Gelin sözcüğünü duyunca Stara’nın saçları diken diken oldu. Bu kalbini kırdı. Bu sözcüğü kullanmış olması her şeyi anlatıyordu… Belli ki Reece hala Selese’yi seviyordu. Stara’nın gözlerine bile bakmıyordu. İçinden ağlamak geldi.
“Endişe etme, kuzenim,” dedi Matus. “Babamın öldüğüne seviniyorum ve onu öldüren sen olduğun için memnunum. Seni suçlamıyorum. Sana hayranlık duyuyorum. Bu sırada bizi neredeyse öldürtmüş olsan bile.”
Reece açıkça Matus’un sözlerini takdir ederek başıyla onayladı.
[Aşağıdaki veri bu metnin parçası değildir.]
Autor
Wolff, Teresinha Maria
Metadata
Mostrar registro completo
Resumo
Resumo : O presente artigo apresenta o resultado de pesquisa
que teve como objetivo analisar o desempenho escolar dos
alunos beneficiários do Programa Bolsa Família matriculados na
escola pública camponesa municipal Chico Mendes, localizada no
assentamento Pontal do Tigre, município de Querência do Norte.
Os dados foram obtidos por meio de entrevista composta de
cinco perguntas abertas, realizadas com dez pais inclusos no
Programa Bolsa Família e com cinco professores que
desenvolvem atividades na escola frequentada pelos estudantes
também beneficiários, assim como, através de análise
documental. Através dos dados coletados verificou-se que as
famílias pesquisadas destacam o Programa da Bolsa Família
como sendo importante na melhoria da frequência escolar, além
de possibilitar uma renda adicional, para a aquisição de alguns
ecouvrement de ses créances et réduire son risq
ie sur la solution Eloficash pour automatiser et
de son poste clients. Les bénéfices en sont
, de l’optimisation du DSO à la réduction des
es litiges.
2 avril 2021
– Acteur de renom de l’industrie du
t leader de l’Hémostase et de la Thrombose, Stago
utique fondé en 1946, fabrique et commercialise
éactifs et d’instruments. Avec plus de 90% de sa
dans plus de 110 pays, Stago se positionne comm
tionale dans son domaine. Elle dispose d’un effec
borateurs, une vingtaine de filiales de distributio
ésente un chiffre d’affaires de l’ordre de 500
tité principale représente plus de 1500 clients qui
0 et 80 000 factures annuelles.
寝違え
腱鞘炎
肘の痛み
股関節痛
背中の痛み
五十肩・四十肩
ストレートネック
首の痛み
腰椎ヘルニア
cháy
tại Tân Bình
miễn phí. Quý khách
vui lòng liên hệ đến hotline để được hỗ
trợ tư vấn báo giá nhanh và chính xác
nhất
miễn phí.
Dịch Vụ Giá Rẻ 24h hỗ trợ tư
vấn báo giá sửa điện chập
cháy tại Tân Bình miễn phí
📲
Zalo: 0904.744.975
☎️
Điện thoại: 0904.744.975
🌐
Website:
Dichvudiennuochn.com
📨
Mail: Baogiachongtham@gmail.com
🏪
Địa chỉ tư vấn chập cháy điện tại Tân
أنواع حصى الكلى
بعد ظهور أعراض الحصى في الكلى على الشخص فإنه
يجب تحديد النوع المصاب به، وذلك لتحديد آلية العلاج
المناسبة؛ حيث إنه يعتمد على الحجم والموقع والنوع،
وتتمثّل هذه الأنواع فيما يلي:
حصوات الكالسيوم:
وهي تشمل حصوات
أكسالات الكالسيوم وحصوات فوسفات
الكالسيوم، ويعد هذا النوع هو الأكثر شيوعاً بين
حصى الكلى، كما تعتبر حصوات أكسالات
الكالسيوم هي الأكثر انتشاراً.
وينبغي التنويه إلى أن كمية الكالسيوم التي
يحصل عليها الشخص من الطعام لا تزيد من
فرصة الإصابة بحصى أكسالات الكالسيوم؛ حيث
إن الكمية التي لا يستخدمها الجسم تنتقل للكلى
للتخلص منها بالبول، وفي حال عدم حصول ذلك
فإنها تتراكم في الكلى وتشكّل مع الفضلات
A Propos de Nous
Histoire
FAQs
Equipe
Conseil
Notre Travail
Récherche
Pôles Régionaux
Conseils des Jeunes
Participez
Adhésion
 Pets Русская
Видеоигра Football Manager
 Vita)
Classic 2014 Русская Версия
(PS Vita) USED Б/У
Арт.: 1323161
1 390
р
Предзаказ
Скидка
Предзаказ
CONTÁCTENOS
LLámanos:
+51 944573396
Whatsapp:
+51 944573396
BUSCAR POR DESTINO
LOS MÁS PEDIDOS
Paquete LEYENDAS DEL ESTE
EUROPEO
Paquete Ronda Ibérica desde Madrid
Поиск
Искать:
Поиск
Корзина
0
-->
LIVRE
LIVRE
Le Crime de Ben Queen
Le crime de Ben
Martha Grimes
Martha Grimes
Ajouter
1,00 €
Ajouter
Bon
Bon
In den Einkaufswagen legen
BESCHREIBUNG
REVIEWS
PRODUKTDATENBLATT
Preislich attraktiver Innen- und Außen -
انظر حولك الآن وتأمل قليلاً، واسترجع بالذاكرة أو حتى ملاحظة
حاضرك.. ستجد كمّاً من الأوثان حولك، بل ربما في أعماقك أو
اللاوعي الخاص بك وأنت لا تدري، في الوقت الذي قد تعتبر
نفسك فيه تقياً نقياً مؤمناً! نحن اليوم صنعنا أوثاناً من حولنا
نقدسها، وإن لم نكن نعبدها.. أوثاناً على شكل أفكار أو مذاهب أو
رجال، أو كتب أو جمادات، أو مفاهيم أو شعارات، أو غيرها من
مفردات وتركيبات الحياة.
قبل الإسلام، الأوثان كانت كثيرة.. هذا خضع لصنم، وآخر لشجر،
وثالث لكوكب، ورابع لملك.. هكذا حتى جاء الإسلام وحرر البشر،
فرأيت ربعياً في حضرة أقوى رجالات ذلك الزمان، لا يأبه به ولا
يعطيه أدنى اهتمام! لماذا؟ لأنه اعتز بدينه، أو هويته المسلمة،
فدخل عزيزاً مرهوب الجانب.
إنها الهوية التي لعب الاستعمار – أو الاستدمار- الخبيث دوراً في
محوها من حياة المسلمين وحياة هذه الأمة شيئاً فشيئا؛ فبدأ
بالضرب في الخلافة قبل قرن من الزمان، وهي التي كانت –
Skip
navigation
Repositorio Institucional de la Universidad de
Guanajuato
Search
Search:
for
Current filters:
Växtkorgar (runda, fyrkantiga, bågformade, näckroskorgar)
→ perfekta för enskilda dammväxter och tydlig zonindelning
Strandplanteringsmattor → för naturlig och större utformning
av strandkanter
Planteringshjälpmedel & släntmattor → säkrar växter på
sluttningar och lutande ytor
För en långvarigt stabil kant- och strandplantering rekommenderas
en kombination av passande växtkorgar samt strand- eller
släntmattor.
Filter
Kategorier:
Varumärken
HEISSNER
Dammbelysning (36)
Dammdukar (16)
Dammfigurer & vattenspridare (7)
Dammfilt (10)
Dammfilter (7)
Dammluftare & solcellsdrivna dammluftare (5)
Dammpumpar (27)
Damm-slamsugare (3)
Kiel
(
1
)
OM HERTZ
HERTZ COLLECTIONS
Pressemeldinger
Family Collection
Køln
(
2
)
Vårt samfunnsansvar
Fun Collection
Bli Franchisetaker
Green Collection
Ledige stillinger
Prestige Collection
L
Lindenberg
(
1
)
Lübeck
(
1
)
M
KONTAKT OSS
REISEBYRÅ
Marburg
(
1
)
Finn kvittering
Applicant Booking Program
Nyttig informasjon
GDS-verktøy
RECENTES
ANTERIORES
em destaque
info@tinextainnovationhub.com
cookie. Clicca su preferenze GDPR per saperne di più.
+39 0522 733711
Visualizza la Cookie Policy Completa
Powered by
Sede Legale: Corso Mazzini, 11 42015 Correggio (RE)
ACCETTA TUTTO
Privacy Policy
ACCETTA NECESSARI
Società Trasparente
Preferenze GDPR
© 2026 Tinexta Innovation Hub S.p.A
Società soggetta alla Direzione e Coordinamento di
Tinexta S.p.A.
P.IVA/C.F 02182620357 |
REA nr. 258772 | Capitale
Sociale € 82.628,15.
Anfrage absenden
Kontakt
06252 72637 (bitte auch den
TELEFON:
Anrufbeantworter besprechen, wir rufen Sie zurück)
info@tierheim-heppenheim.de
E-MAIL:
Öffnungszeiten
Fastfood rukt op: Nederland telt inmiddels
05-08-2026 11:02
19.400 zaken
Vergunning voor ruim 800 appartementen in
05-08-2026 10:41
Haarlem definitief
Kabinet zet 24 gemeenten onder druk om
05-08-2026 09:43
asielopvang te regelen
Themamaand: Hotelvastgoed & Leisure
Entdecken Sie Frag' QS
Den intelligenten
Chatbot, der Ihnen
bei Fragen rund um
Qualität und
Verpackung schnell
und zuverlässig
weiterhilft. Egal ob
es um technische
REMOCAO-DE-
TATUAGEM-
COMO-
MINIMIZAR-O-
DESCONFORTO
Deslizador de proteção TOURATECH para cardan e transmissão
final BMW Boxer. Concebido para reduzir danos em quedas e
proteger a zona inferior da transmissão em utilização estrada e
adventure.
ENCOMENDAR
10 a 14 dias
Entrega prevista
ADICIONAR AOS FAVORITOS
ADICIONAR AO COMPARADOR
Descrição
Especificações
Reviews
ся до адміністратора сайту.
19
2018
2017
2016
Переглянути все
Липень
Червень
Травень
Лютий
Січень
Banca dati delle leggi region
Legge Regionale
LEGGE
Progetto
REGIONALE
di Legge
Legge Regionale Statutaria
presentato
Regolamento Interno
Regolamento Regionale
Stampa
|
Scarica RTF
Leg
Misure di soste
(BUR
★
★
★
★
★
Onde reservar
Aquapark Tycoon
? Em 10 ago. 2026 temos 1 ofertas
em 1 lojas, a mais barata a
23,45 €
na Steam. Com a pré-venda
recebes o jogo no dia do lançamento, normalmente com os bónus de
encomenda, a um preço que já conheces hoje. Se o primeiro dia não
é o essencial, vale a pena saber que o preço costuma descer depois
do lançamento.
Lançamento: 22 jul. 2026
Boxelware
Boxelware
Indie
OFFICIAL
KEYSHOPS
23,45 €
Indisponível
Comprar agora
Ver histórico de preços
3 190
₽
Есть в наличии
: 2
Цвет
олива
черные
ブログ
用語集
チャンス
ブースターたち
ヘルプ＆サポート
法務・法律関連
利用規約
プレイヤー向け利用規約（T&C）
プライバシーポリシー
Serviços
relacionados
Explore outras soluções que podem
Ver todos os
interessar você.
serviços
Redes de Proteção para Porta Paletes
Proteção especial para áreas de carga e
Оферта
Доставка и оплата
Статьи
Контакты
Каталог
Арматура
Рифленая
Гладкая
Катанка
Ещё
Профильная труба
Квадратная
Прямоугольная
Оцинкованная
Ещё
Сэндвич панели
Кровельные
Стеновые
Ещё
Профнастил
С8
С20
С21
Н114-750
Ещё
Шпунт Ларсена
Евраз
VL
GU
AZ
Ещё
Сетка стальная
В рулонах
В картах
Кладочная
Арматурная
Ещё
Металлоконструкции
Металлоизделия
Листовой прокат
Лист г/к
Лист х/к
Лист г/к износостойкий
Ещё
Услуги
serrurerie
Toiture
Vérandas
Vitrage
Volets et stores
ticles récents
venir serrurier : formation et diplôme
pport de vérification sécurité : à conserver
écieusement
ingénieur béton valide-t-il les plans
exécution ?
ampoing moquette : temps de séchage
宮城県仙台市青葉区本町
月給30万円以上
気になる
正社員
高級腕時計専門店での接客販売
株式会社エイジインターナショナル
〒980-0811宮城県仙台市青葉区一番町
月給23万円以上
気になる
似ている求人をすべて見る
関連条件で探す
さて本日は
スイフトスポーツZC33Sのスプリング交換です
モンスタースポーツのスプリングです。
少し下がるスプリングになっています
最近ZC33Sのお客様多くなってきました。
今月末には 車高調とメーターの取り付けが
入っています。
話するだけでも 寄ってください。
“Ama kimse bana cevap vermedi,” dedi Stara. “Plan nedir? Hepimizin burada ölmesi mi?”
“Senin planın ne?” diye Reece cevap verdi ona.
“Planım yok,” dedi. “Ben rolümü oynadım. Hepimizi o saraydan kurtardım.”
“Evet, kurtardın,” dedi Reece hala ona değil, alevlere bakarak. “Hayatımı sana borçluyum.”
Hala gözlerini kaçırsa bile, Stara Reece’in sözlerinde bir ümit ışığı gördü. Her şeye rağmen acaba kendisinden nefret etmiyor mu diye merak etti.
“Ve sen de benimkini kurtardın,” diye yanıtladı. “Uçurumun kenarından. Ödeştik.”
Reece hala alevlerin içine bakıyordu.